From the records below, extract all the text exactly and leave the images behind.

[Working data — start]

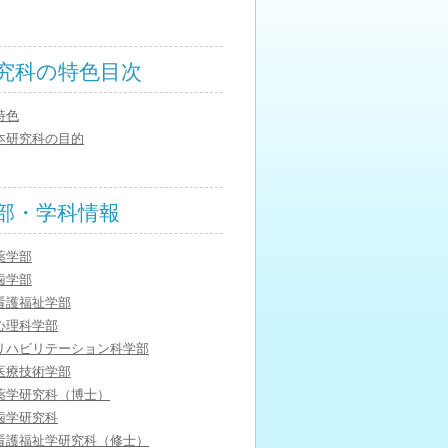
究科の特色目次
特色
本研究科の目的
部・学科情報
薬学部
歯学部
看護福祉学部
心理科学部
リハビリテーション科学部
医療技術学部
薬学研究科（博士）
歯学研究科
看護福祉学研究科（修士）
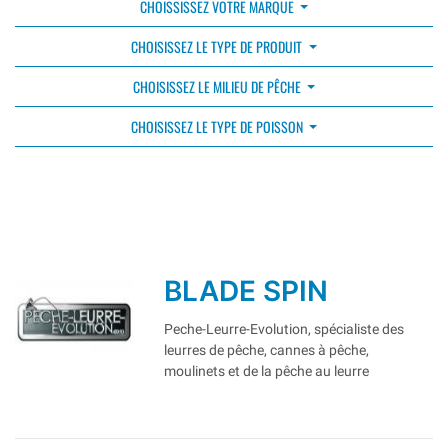
CHOISSISSEZ VOTRE MARQUE
CHOISISSEZ LE TYPE DE PRODUIT
CHOISISSEZ LE MILIEU DE PÊCHE
CHOISISSEZ LE TYPE DE POISSON
BLADE SPIN
Peche-Leurre-Evolution, spécialiste des
leurres de pêche, cannes à pêche,
moulinets et de la pêche au leurre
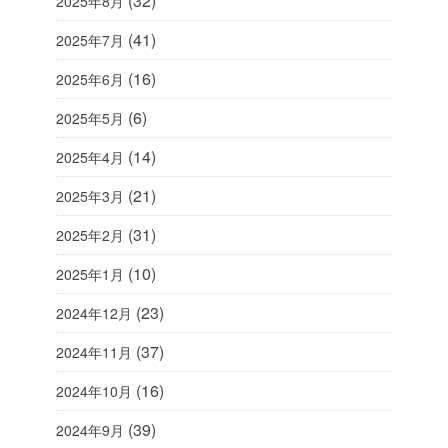
(32)
2025年8月
(41)
2025年7月
(16)
2025年6月
(6)
2025年5月
(14)
2025年4月
(21)
2025年3月
(31)
2025年2月
(10)
2025年1月
(23)
2024年12月
(37)
2024年11月
(16)
2024年10月
(39)
2024年9月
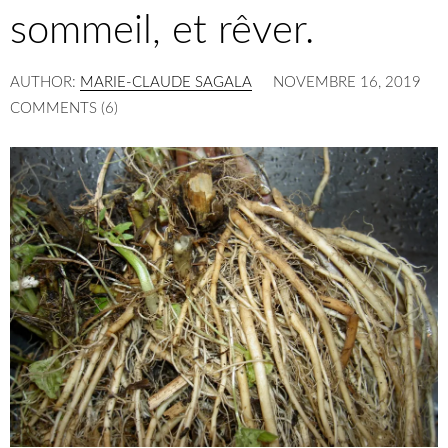
sommeil, et rêver.
AUTHOR:
MARIE-CLAUDE SAGALA
NOVEMBRE 16, 2019
COMMENTS (6)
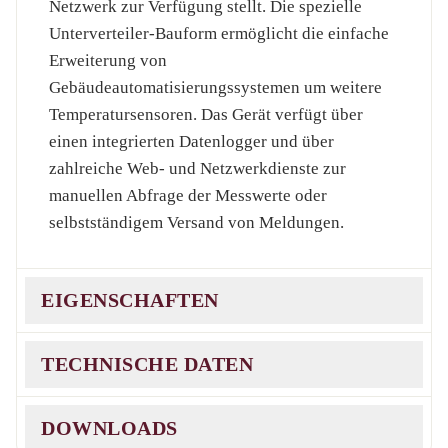
Netzwerk zur Verfügung stellt. Die spezielle
Unterverteiler-Bauform ermöglicht die einfache
Erweiterung von
Gebäudeautomatisierungssystemen um weitere
Temperatursensoren. Das Gerät verfügt über
einen integrierten Datenlogger und über
zahlreiche Web- und Netzwerkdienste zur
manuellen Abfrage der Messwerte oder
selbstständigem Versand von Meldungen.
EIGENSCHAFTEN
TECHNISCHE DATEN
Temperatursensor Pt100:
Messbereich W&T Fühler: -50°C…180°C
DOWNLOADS
Messeingang: -200°C…650°C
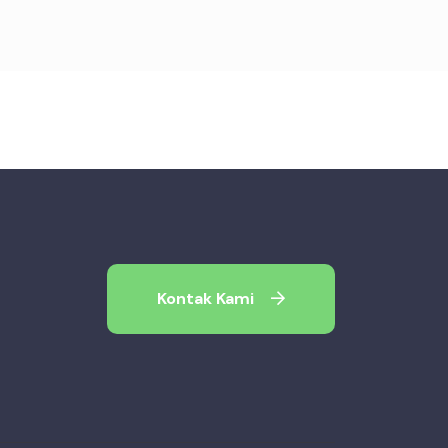
Kontak Kami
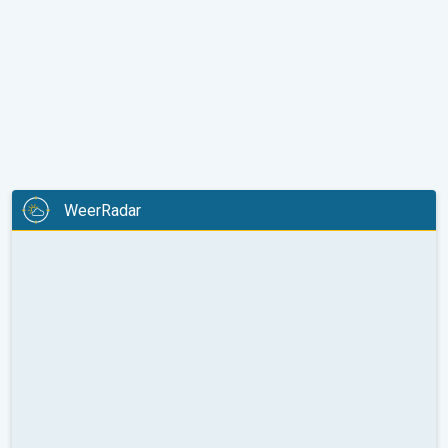
WeerRadar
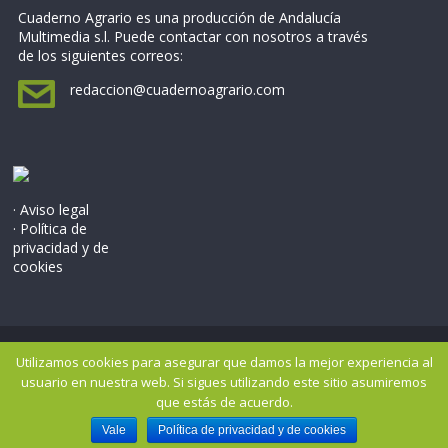
Cuaderno Agrario es una producción de Andalucía
Multimedia s.l. Puede contactar con nosotros a través
de los siguientes correos:
redaccion@cuadernoagrario.com
· Aviso legal
· Política de
privacidad y de
cookies
Copyright © 2026
Cuaderno Agrario
. Todos los derechos
Utilizamos cookies para asegurar que damos la mejor experiencia al
reservados..
usuario en nuestra web. Si sigues utilizando este sitio asumiremos
Tema: ColorMag por
ThemeGrill
. Potenciado por
WordPress
.
que estás de acuerdo.
Vale
Política de privacidad y de cookies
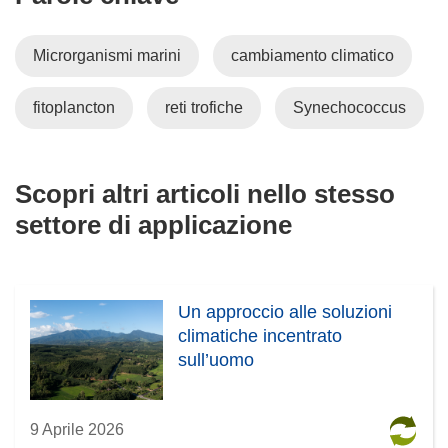
Microrganismi marini
cambiamento climatico
fitoplancton
reti trofiche
Synechococcus
Scopri altri articoli nello stesso
settore di applicazione
Un approccio alle soluzioni
climatiche incentrato
sull’uomo
9 Aprile 2026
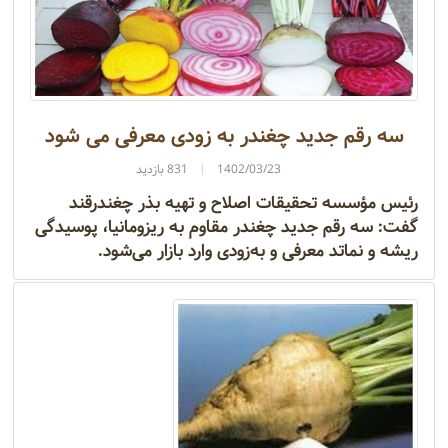
سه رقم جدید چغندر به زودی معرفی می شود
1402/03/23
831 بازدید
رئیس مؤسسه تحقیقات اصلاح و تهیه بذر چغندرقند
گفت: سه رقم جدید چغندر مقاوم به ریزومانیا، پوسیدگی
ریشه و نماتد معرفی و به‌زودی وارد بازار می‌شود.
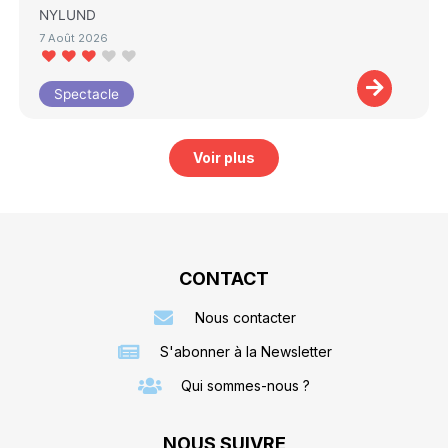
NYLUND
7 Août 2026
Spectacle
Voir plus
CONTACT
Nous contacter
S'abonner à la Newsletter
Qui sommes-nous ?
NOUS SUIVRE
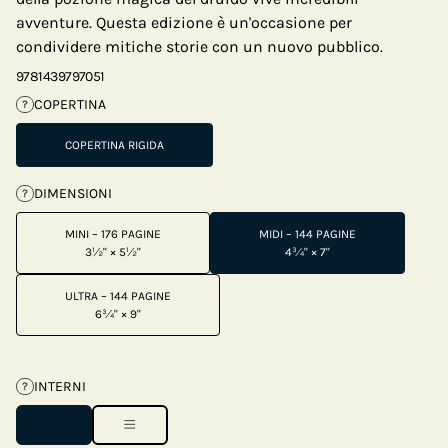
avventure. Questa edizione è un'occasione per
condividere mitiche storie con un nuovo pubblico.
9781439797051
COPERTINA
?
COPERTINA RIGIDA
DIMENSIONI
?
MINI – 176 PAGINE
MIDI – 144 PAGINE
3½" × 5½"
4¾" × 7"
ULTRA – 144 PAGINE
6¾" × 9"
INTERNI
?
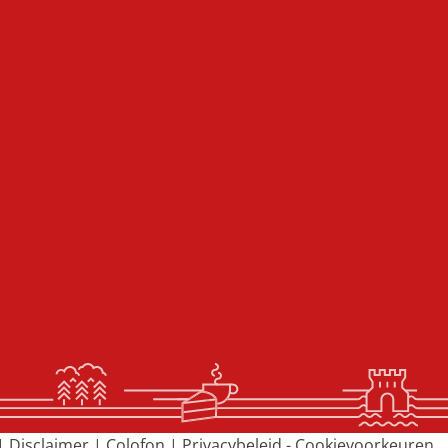
|
Disclaimer
|
Colofon
|
Privacybeleid
-
Cookievoorkeuren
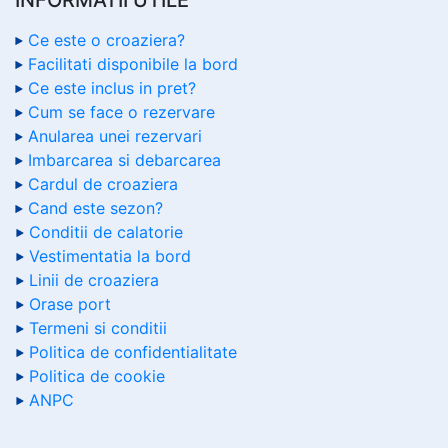
Ce este o croaziera?
Facilitati disponibile la bord
Ce este inclus in pret?
Cum se face o rezervare
Anularea unei rezervari
Imbarcarea si debarcarea
Cardul de croaziera
Cand este sezon?
Conditii de calatorie
Vestimentatia la bord
Linii de croaziera
Orase port
Termeni si conditii
Politica de confidentialitate
Politica de cookie
ANPC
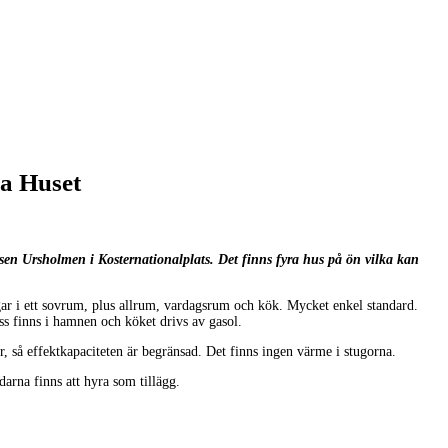
a Huset
sen Ursholmen i Kosternationalplats. Det finns fyra hus på ön vilka kan
gar i ett sovrum, plus allrum, vardagsrum och kök. Mycket enkel standard.
ss finns i hamnen och köket drivs av gasol.
, så effektkapaciteten är begränsad. Det finns ingen värme i stugorna.
arna finns att hyra som tillägg.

[Working data — finish]

Solved problem:
究科の特色目次
特色
本研究科の目的
部・学科情報
薬学部
歯学部
看護福祉学部
心理科学部
リハビリテーション科学部
医療技術学部
薬学研究科（博士）
歯学研究科
看護福祉学研究科（修士）
CHOISSISSEZ VOTRE MARQUE
CHOISISSEZ LE TYPE DE PRODUIT
CHOISISSEZ LE MILIEU DE PÊCHE
CHOISISSEZ LE TYPE DE POISSON
BLADE SPIN
Peche-Leurre-Evolution, spécialiste des
leurres de pêche, cannes à pêche,
moulinets et de la pêche au leurre
(32)
2025年8月
(41)
2025年7月
(16)
2025年6月
(6)
2025年5月
(14)
2025年4月
(21)
2025年3月
(31)
2025年2月
(10)
2025年1月
(23)
2024年12月
(37)
2024年11月
(16)
2024年10月
(39)
2024年9月
sommeil, et rêver.
AUTHOR:
MARIE-CLAUDE SAGALA
NOVEMBRE 16, 2019
COMMENTS (6)
Netzwerk zur Verfügung stellt. Die spezielle
Unterverteiler-Bauform ermöglicht die einfache
Erweiterung von
Gebäudeautomatisierungssystemen um weitere
Temperatursensoren. Das Gerät verfügt über
einen integrierten Datenlogger und über
zahlreiche Web- und Netzwerkdienste zur
manuellen Abfrage der Messwerte oder
selbstständigem Versand von Meldungen.
EIGENSCHAFTEN
TECHNISCHE DATEN
Temperatursensor Pt100:
Messbereich W&T Fühler: -50°C…180°C
DOWNLOADS
Messeingang: -200°C…650°C
Kontak Kami
WeerRadar
Cuaderno Agrario es una producción de Andalucía
Multimedia s.l. Puede contactar con nosotros a través
de los siguientes correos:
redaccion@cuadernoagrario.com
· Aviso legal
· Política de
privacidad y de
cookies
Copyright © 2026
Cuaderno Agrario
. Todos los derechos
Utilizamos cookies para asegurar que damos la mejor experiencia al
reservados..
usuario en nuestra web. Si sigues utilizando este sitio asumiremos
Tema: ColorMag por
ThemeGrill
. Potenciado por
WordPress
.
que estás de acuerdo.
Vale
Política de privacidad y de cookies
Microrganismi marini
cambiamento climatico
fitoplancton
reti trofiche
Synechococcus
Scopri altri articoli nello stesso
settore di applicazione
Un approccio alle soluzioni
climatiche incentrato
sull’uomo
9 Aprile 2026
سه رقم جدید چغندر به زودی معرفی می شود
1402/03/23
831 بازدید
رئیس مؤسسه تحقیقات اصلاح و تهیه بذر چغندرقند
گفت: سه رقم جدید چغندر مقاوم به ریزومانیا، پوسیدگی
ریشه و نماتد معرفی و به‌زودی وارد بازار می‌شود.
NYLUND
7 Août 2026
Spectacle
Voir plus
CONTACT
Nous contacter
S'abonner à la Newsletter
Qui sommes-nous ?
NOUS SUIVRE
avventure. Questa edizione è un'occasione per
condividere mitiche storie con un nuovo pubblico.
9781439797051
COPERTINA
?
COPERTINA RIGIDA
DIMENSIONI
?
MINI – 176 PAGINE
MIDI – 144 PAGINE
3½" × 5½"
4¾" × 7"
ULTRA – 144 PAGINE
6¾" × 9"
INTERNI
?
|
Disclaimer
|
Colofon
|
Privacybeleid
-
Cookievoorkeuren
Ce este o croaziera?
Facilitati disponibile la bord
Ce este inclus in pret?
Cum se face o rezervare
Anularea unei rezervari
Imbarcarea si debarcarea
Cardul de croaziera
Cand este sezon?
Conditii de calatorie
Vestimentatia la bord
Linii de croaziera
Orase port
Termeni si conditii
Politica de confidentialitate
Politica de cookie
ANPC
a Huset
sen Ursholmen i Kosternationalplats. Det finns fyra hus på ön vilka kan
gar i ett sovrum, plus allrum, vardagsrum och kök. Mycket enkel standard.
ss finns i hamnen och köket drivs av gasol.
, så effektkapaciteten är begränsad. Det finns ingen värme i stugorna.
arna finns att hyra som tillägg.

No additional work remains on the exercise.